I bascially treat my exterior trim like paint- I use something like a spraywax on it if not a dedicated Trim Sealant. I don't use Exterior Rubber Vinyl ("ERV") dressings on such surfaces.

Tires- I use Griot's Rubber Cleaner or Optimum PowerClean or the green All Purpose Cleaner ("APC") from 3D/HD.

I just don't think you oughta need to do much of *anything* to your new leather interior. Yes, it's coated and until it developes cracks/microfissures/etc. it'd doubtful that any product will actually make it to the leather.


You could treat it with a *protectant* from Leather Doctor (my first choice, big PIA to order from him though) or LeatherMasters, but I wouldn't bother at this point. I'd just by an Interior Quick Detailer product and keep it clean with that.
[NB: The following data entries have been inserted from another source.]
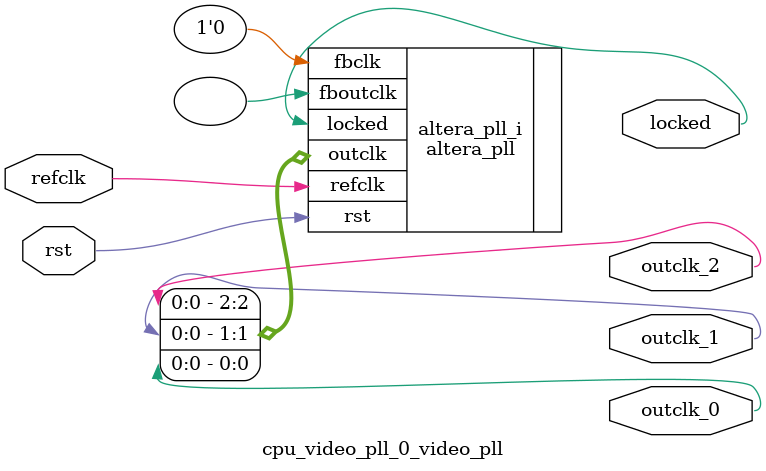
<source format=v>
`timescale 1ns/10ps
module  cpu_video_pll_0_video_pll(

	// interface 'refclk'
	input wire refclk,

	// interface 'reset'
	input wire rst,

	// interface 'outclk0'
	output wire outclk_0,

	// interface 'outclk1'
	output wire outclk_1,

	// interface 'outclk2'
	output wire outclk_2,

	// interface 'locked'
	output wire locked
);

	altera_pll #(
		.fractional_vco_multiplier("false"),
		.reference_clock_frequency("50.0 MHz"),
		.operation_mode("direct"),
		.number_of_clocks(3),
		.output_clock_frequency0("25.000000 MHz"),
		.phase_shift0("0 ps"),
		.duty_cycle0(50),
		.output_clock_frequency1("25.000000 MHz"),
		.phase_shift1("0 ps"),
		.duty_cycle1(50),
		.output_clock_frequency2("33.000000 MHz"),
		.phase_shift2("0 ps"),
		.duty_cycle2(50),
		.output_clock_frequency3("0 MHz"),
		.phase_shift3("0 ps"),
		.duty_cycle3(50),
		.output_clock_frequency4("0 MHz"),
		.phase_shift4("0 ps"),
		.duty_cycle4(50),
		.output_clock_frequency5("0 MHz"),
		.phase_shift5("0 ps"),
		.duty_cycle5(50),
		.output_clock_frequency6("0 MHz"),
		.phase_shift6("0 ps"),
		.duty_cycle6(50),
		.output_clock_frequency7("0 MHz"),
		.phase_shift7("0 ps"),
		.duty_cycle7(50),
		.output_clock_frequency8("0 MHz"),
		.phase_shift8("0 ps"),
		.duty_cycle8(50),
		.output_clock_frequency9("0 MHz"),
		.phase_shift9("0 ps"),
		.duty_cycle9(50),
		.output_clock_frequency10("0 MHz"),
		.phase_shift10("0 ps"),
		.duty_cycle10(50),
		.output_clock_frequency11("0 MHz"),
		.phase_shift11("0 ps"),
		.duty_cycle11(50),
		.output_clock_frequency12("0 MHz"),
		.phase_shift12("0 ps"),
		.duty_cycle12(50),
		.output_clock_frequency13("0 MHz"),
		.phase_shift13("0 ps"),
		.duty_cycle13(50),
		.output_clock_frequency14("0 MHz"),
		.phase_shift14("0 ps"),
		.duty_cycle14(50),
		.output_clock_frequency15("0 MHz"),
		.phase_shift15("0 ps"),
		.duty_cycle15(50),
		.output_clock_frequency16("0 MHz"),
		.phase_shift16("0 ps"),
		.duty_cycle16(50),
		.output_clock_frequency17("0 MHz"),
		.phase_shift17("0 ps"),
		.duty_cycle17(50),
		.pll_type("General"),
		.pll_subtype("General")
	) altera_pll_i (
		.rst	(rst),
		.outclk	({outclk_2, outclk_1, outclk_0}),
		.locked	(locked),
		.fboutclk	( ),
		.fbclk	(1'b0),
		.refclk	(refclk)
	);
endmodule


</source>
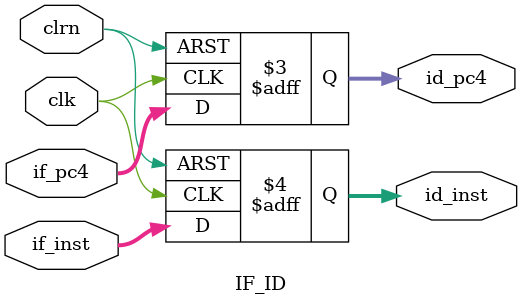
<source format=v>
`timescale 1ns / 1ps
module IF_ID(if_pc4,if_inst,clk,clrn,id_pc4,id_inst
    );

	input [31:0] if_pc4,if_inst;
	input clk,clrn;
	output [31:0] id_pc4,id_inst;
	
	reg [31:0] id_pc4,id_inst;
	
	always @(posedge clk or negedge clrn)
		if(clrn==0)
			begin 
				id_pc4<=0;
				id_inst<=0;
		   end
		else 
			begin 
				id_pc4<=if_pc4;
				id_inst<=if_inst;    
			end
		
endmodule

</source>
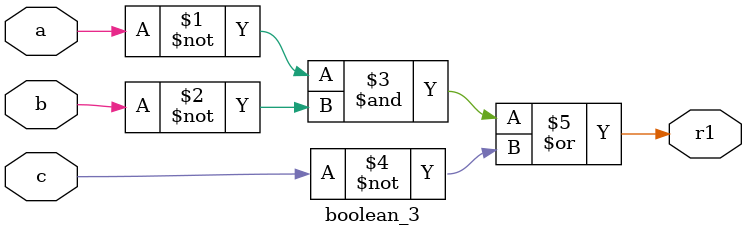
<source format=v>
`timescale 1ns / 1ps

module boolean_3(
    input a,b,c,
    output r1
    );
    assign r1=(~a&~b)|~c;
endmodule

</source>
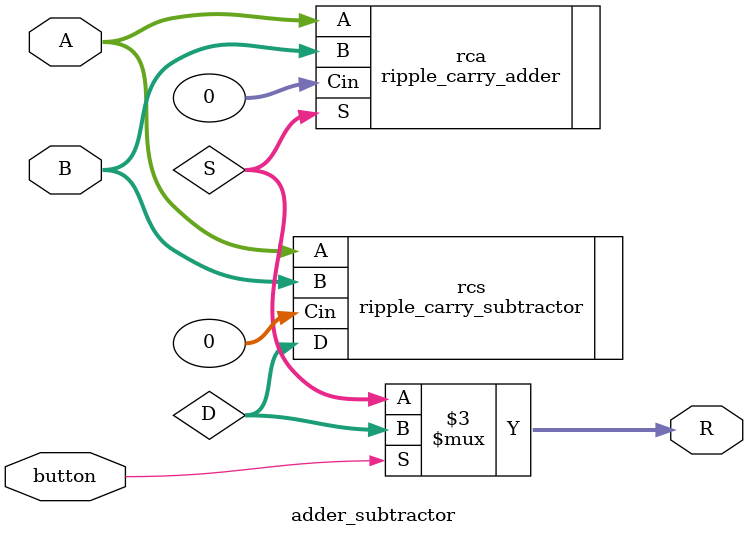
<source format=v>
module adder_subtractor(
    output  [3:0]   R,
    input   [3:0]   A,
    input   [3:0]   B,
    input           button
    );

    wire    [3:0]   S;
    ripple_carry_adder #(
        .DATA_WIDTH(4)
    ) rca (
        .S(S),
        .A(A),
        .B(B),
        .Cin(0)
    );

    wire    [3:0]   D;
    ripple_carry_subtractor #(
        .DATA_WIDTH(4)
    ) rcs (
        .D(D),
        .A(A),
        .B(B),
        .Cin(0)
    );

    assign R = (button) ? D : S;
endmodule

</source>
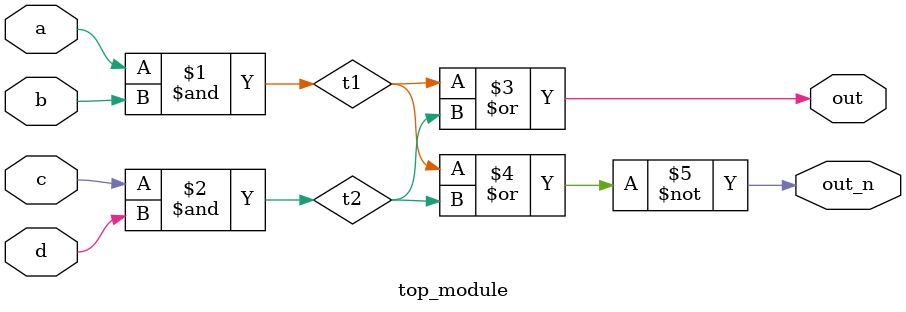
<source format=v>
`default_nettype none
module top_module(
    input a,
    input b,
    input c,
    input d,
    output out,
    output out_n   ); 
    wire t1;
    assign t1= a&b;
    wire t2;
    assign t2=c&d;
    assign out= (t1|t2);
    assign out_n= ~(t1|t2);

endmodule
</source>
Our leather interiors get used *hard* (including hauling big, active dogs almost daily) but I never have to do much of anything to maintain them, even after many years. My approach is to merely keep them clean (with very gentle, known-to-be-safe products/procedures). I'm talking 6-digit mileage on year-round daily drivers at least a decade old (one is a '93)...they just don't need all the [crap] that people try to sell you IME. Don't use some oddball/mystery product that might mess things up; don't put some slimy stuff on there that'll retain dirt.
 
You could treat it with a *protectant* from Leather Doctor (my first choice, big PIA to order from him though) or LeatherMasters, but I wouldn't bother at this point. I'd just by an Interior Quick Detailer product and keep it clean with that.

That's what's so great about Optimum Protectant Plus (aka Leather Protectant) is great for coated leather and vinyl so it makes it easy to do the entire interior with one product. Has a mild cleaner in the protectant, not greasey at all and has a nice matt finish. I believe Dr G designed it specifically for coated leather.
 
pwaug- The Optimum Protectant Plus sounds like a fine choice for those who need/want it. Don't want to sound like I'm all close-minded about doing much of anything to leather (so I'd better post something to clarify that..hence this), I just seldom find it necessary.